Ottley was educated at Mary Baldwin Seminary (now Mary Baldwin University), Staunton, Virginia; Institute at Columbus, Mississippi; and the University of Chicago. In 1926, the University of Chicago awarded her an Honorary D. Litt.

==Career==
Ottley became a member of the board of the Georgia Library Commission in 1906 and served as chairman most of that time. Her last reappointment was for the 1936-39 term. From 1922, Ottley served as the third director of the Tallulah Falls School. Her newspaper work was along the lines of educational articles and in promoting social betterment movements.
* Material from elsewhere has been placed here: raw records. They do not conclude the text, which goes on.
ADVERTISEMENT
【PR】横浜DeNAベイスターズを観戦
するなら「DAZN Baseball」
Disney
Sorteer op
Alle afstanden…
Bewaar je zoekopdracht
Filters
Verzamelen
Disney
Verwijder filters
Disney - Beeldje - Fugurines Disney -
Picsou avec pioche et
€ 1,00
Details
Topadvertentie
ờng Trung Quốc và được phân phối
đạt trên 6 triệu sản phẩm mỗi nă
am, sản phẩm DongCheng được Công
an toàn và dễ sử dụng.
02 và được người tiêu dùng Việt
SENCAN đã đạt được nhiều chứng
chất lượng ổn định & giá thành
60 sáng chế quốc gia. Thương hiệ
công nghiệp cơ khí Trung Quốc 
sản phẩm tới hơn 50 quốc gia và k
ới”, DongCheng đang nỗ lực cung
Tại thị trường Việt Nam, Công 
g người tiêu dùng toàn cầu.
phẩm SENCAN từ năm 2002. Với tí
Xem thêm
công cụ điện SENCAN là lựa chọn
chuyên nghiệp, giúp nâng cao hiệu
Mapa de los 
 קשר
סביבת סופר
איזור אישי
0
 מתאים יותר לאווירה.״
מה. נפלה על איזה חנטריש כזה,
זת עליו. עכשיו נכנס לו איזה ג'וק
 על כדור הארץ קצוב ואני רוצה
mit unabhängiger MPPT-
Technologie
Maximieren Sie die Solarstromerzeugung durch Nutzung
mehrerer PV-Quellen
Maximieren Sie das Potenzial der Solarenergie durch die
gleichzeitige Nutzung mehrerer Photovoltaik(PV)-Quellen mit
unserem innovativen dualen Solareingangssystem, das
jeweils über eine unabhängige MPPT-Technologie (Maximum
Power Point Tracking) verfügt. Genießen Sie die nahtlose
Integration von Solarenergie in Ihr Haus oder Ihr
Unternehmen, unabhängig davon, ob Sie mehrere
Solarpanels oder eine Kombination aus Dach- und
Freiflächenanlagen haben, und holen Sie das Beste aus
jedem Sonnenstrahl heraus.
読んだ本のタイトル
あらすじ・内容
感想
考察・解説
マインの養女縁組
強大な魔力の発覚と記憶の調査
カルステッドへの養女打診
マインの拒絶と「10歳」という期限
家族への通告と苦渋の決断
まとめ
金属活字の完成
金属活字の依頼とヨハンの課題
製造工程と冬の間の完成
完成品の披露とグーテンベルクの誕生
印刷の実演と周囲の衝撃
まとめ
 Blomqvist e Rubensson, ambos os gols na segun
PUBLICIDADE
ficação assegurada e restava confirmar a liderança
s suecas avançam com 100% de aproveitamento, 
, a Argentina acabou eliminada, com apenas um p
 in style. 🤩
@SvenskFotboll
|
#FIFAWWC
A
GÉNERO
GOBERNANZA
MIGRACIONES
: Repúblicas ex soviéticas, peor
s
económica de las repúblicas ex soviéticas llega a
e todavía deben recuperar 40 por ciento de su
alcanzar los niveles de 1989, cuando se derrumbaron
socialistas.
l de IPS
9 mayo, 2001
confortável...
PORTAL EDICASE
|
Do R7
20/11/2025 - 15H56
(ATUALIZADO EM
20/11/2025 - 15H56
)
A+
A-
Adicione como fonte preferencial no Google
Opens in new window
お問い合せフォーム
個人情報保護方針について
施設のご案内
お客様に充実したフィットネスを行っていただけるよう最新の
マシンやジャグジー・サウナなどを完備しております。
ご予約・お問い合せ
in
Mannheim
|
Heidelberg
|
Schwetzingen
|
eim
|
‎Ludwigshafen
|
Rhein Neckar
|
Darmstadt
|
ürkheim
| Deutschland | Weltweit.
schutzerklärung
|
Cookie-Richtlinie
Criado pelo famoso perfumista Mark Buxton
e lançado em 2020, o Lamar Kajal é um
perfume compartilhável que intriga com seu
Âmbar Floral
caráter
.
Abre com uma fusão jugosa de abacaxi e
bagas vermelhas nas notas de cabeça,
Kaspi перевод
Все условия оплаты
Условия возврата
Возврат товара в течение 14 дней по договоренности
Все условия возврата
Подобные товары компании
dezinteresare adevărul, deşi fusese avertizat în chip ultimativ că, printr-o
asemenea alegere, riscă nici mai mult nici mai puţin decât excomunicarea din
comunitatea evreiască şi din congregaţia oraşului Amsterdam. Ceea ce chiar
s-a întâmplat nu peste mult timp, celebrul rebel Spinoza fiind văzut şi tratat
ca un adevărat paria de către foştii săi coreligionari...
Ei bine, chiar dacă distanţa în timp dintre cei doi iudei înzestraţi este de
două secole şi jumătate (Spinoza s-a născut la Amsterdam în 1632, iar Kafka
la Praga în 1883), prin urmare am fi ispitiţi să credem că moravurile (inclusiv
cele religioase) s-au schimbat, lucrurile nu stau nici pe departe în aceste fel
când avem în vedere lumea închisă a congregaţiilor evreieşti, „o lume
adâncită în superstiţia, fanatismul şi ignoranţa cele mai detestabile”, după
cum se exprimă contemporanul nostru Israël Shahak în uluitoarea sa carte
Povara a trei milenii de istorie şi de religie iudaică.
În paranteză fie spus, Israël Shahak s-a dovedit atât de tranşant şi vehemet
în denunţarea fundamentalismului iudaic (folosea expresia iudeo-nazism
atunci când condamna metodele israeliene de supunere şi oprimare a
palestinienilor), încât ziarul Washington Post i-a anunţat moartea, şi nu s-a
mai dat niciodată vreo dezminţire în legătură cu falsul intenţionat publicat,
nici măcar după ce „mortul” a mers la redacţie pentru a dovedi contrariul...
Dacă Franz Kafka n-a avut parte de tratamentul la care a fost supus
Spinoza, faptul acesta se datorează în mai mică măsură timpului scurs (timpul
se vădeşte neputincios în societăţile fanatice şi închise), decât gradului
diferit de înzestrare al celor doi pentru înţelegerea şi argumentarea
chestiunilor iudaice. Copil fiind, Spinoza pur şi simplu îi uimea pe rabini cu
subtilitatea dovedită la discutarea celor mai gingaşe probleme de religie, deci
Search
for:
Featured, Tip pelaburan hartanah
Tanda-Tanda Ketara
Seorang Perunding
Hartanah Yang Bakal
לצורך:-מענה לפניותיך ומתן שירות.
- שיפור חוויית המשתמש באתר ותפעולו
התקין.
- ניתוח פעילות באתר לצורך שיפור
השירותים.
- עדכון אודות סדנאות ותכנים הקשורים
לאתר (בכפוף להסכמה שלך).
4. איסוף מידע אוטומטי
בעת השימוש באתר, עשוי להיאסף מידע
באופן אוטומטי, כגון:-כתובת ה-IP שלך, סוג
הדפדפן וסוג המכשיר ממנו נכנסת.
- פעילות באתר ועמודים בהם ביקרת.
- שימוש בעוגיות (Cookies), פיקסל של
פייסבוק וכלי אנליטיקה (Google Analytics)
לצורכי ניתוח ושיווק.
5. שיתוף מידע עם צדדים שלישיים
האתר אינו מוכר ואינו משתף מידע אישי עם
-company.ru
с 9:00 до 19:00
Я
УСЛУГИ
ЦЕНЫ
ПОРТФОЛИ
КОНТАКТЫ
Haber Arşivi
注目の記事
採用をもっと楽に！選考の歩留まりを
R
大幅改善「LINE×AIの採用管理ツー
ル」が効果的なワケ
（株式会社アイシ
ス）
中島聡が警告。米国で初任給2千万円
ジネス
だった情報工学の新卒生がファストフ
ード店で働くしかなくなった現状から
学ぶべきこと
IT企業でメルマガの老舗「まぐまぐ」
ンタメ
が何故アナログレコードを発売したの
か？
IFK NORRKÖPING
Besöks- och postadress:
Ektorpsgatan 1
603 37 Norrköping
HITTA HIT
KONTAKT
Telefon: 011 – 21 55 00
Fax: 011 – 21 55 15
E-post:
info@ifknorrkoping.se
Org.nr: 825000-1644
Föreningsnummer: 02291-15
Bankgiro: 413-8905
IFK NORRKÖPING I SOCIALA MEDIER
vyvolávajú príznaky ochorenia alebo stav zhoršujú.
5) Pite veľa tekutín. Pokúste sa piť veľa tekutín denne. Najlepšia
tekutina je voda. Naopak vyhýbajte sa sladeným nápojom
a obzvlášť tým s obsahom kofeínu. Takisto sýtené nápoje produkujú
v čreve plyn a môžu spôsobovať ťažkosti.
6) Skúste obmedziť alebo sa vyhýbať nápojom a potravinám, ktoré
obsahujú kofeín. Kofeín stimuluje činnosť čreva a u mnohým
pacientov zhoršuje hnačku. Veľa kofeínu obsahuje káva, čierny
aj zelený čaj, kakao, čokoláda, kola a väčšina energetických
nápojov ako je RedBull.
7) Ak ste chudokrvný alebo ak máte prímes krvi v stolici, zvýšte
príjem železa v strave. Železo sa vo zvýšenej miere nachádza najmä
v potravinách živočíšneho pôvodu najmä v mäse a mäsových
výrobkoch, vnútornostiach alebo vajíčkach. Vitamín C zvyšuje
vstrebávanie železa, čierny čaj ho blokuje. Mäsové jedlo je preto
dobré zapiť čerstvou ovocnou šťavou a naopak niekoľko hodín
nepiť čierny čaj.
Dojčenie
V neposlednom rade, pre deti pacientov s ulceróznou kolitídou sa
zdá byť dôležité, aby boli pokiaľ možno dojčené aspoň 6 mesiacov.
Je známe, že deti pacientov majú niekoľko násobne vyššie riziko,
Otley was one of the founders of the federated woman's club movement in Georgia. For 17 years, she actively worked along every line of social betterment in Georgia. She was a member of the United Daughters of the Confederacy (UDC); Daughters of the American Revolution (DAR); Woman's Department Welfare Work; National Civic Federation; Atlanta Woman's Club; and History Class. Through her husband, she was also a member of the Capitol City Club, Piedmont Driving Club, and Brookhaven Club.

==Personal life==
In Columbus, Mississippi, she married John King Ottley, chairman of the board, First National Bank, Atlanta. Their children were Passie May and John King.

In religion, she was Presbyterian.

Otley made her home at "Joyeuse," 20 Ponce de Leon Avenue, Atlanta, Georgia, where she died August 16, 1940.